▶ _Problem to solve_
Return the text of every entry below verbatim, leaving out the pictures.

▶ _Input records_

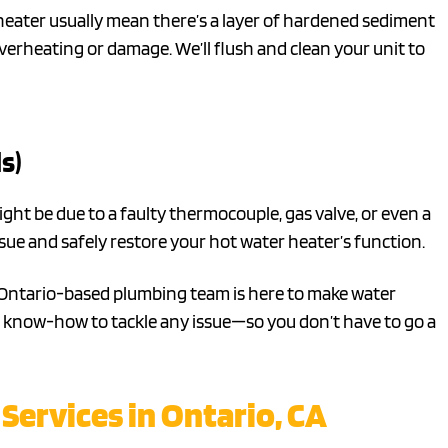
eater usually mean there’s a layer of hardened sediment
overheating or damage. We’ll flush and clean your unit to
s)
might be due to a faulty thermocouple, gas valve, or even a
sue and safely restore your hot water heater’s function.
r Ontario-based plumbing team is here to make water
and know-how to tackle any issue—so you don’t have to go a
Services in Ontario, CA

▶ _Expected answer_
eater usually mean there’s a layer of hardened sediment
overheating or damage. We’ll flush and clean your unit to
s)
might be due to a faulty thermocouple, gas valve, or even a
sue and safely restore your hot water heater’s function.
r Ontario-based plumbing team is here to make water
and know-how to tackle any issue—so you don’t have to go a
Services in Ontario, CA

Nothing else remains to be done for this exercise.